14 Junho 2019
“Para a região, a China se tornou um parceiro significativo, aumentando sua participação nas exportações e importações desde o início do novo século. Mas, após o cessar do boom na demanda por commodities, a persistência do padrão extrativista e agroexportador na maioria das economias da América Latina e do Caribe acentuou uma situação de vulnerabilidade diante de retrocessos no comércio mundial”, escreve Julián Horassandjian, pesquisador da Universidade de Buenos Aires, em artigo publicado por Alai, 10-06-2019. A tradução é do Cepat.
A emergência econômica da China supôs uma evidente alteração no tabuleiro geopolítico e geoeconômico internacional que ainda não terminou de reordenar suas peças. Enquanto isso, se entende que a consolidação progressiva da Ásia-Pacífico como a medula da economia mundial começou a minar a posição hegemônica dos Estados Unidos e das potências ocidentais alinhadas a este país, criando um novo mapa do poder mundial que pode ser definido à primeira vista como multipolar.
Isso ocorreu, em parte, devido ao alto desempenho das economias emergentes em uma conjuntura em que a crise financeira de 2008 ainda persiste e há uma desaceleração no crescimento econômico a nível global.
Por outro lado, a chegada ao poder de Donald Trump e a guerra comercial que foi imposta à China por meio de sanções em termos de barreiras tarifárias contribuíram para desestabilizar as bases em que se baseia o atual sistema multilateral de comércio.
Neste panorama em que o multilateralismo está em questão e as medidas de natureza protecionista estão crescendo, Pequim continua sua marcha, iniciada há décadas, rumo à sua transformação em uma "Economia do conhecimento". A questão central desta nota é: Quais vantagens ou adversidades podem ser apresentadas para a América Latina nesse contexto? E no mesmo sentido, se é possível que a região se torne um elo ativo, e não um mero provedor de recursos alimentares e energéticos, na dinâmica econômica global.
A grande decolagem da economia chinesa ocorreu através das políticas de reforma e abertura que permitiram a chegada do capital estrangeiro e o uso do potencial da China como produtor mundial de manufaturas de baixo custo [1]. A gradual liberalização da economia reservou um lugar chave para a gestão e a regulação estatal, permitindo a promoção de importantes nichos produtivos que receberam transferências de tecnologia e know-how das filiais multinacionais que se instalaram.
Esses nichos, fundamentalmente localizados na Zonas Econômicas Especiais (ZEE), seriam as bases sobre as quais se montariam posteriormente a especialização da indústria chinesa em produtos intensivos de Pesquisa e Desenvolvimento (P&D).
Isto pode se apresentar como o atual estágio de desenvolvimento econômico na China, onde tem aumentado sua participação no comércio mundial de bens de maior valor agregado e com campos de inovação que eram próprios das principais economias do Ocidente e do Japão, incluindo a indústria aeroespacial, robótica, a produção de veículos híbridos e componentes e dispositivos eletrônicos de ponta.
O presente Plano Quinquenal (2016-2020) proposto pelo Partido Comunista da China faz parte deste caminho, anunciando a intenção de transformar a matriz produtiva através da promoção de novos motores de desenvolvimento.

Material fornecido
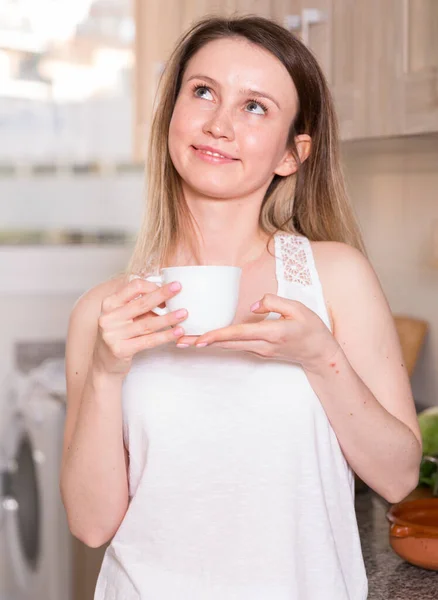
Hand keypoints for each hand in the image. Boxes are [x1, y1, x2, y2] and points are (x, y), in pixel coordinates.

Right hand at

Enunciado 1
Liste os campos de inovação que, segundo o texto sobre a economia chinesa, eram próprios das principais economias do Ocidente e do Japão.
Enunciado 2
De acordo com o texto sobre a economia chinesa, qual período abrange o atual Plano Quinquenal proposto pelo Partido Comunista da China?
Enunciado 3
Dê continuidade ao texto sobre a economia chinesa a partir da última frase apresentada.
Os dados não são necessários para realizar as tarefas.

Área de resposta 1
Indústria aeroespacial, robótica, produção de veículos híbridos e componentes e dispositivos eletrônicos de ponta.

Área de resposta 2
De 2016 a 2020.

Área de resposta 3
As políticas de cuidado ambiental e a promoção de energias renováveis terão maior apoio, buscando promover o papel do setor de serviços e das novas tecnologias de informação dentro do PIB. De acordo com esses objetivos, se estimou um crescimento mais moderado em relação à etapa anterior (6,5% versus 10% da média) e a intenção de continuar aumentando as taxas de urbanização, melhorar o padrão de vida da população rural e duplicar o PIB per capita em relação a 2010.
Essa ambiciosa reestruturação interna tem como pano de fundo a estratégia de reduzir a dependência do crescimento econômico em relação ao comércio exterior e a utilização de um mercado interno potencial com capacidade de crescimento. Por enquanto, a China estaria se afastando das variáveis associadas ao rótulo "em desenvolvimento" no futuro próximo.
De acordo com o discurso de Xi Jinping, este seria o caminho natural para realizar o "Sonho Chinês" que reflete o ressurgimento da China em sua condição, historicamente perdida, da potência de primeiro escalão no concerto internacional.
Neste plano, se pretende implementar os pilares para que Pequim se torne um polo de inovação científica e exportador de conhecimento e cultura para o resto do mundo [2]. A verdade é que essa projeção já possui um importante suporte material na competitividade tecnológica alcançada pela China, causando uma situação de desconforto por parte do governo dos EUA diante da perda da liderança do comércio mundial.
Nesse cenário, a América Latina aparece como um ator de menor peso relativo frente ao reordenamento dos circuitos globais de capital e as cadeias de valor que tendem a se localizar em torno do dinamismo do gigante asiático.
Para a região, a China se tornou um parceiro significativo, aumentando sua participação nas exportações e importações desde o início do novo século. Mas, após o cessar do boom na demanda por commodities, a persistência do padrão extrativista e agroexportador na maioria das economias da América Latina e do Caribe acentuou uma situação de vulnerabilidade diante de retrocessos no comércio mundial.
A disparidade de estruturas produtivas, estágios industriais e vários vieses políticos contribuíram, mesmo no período de maior aproximação regional (2002-2013), à ausência de uma tomada de partido conjunta que aceitasse o desafio imposto pela China.
Na atual conjuntura, este último ponto se torna menos viável devido ao surgimento de governos que associam desenvolvimento ao livre mercado e ao aumento da presença de Washington, com intenções de contrabalançar a influência chinesa e a perspectiva de uma possível integração estratégica, no subcontinente.
O retorno de um modelo de integração regional neoliberal, como foi mantido na década de 1990, é contraproducente considerando o estágio atual da economia mundial. Sendo que este padrão leva a, pelo menos, três efeitos adversos identificáveis: i) Desmantela o progresso registrado no período anterior em termos de cooperação regional, tanto comercial, técnica quanto política, ii) Atribui um papel passivo na divisão internacional do trabalho aproveitando o "aluguel do solo" e iii) Aprofunda a lacuna tecnológica e a dependência do centro de poder mundial, comprometendo ainda mais o futuro da região em termos de autonomia econômica e financeira.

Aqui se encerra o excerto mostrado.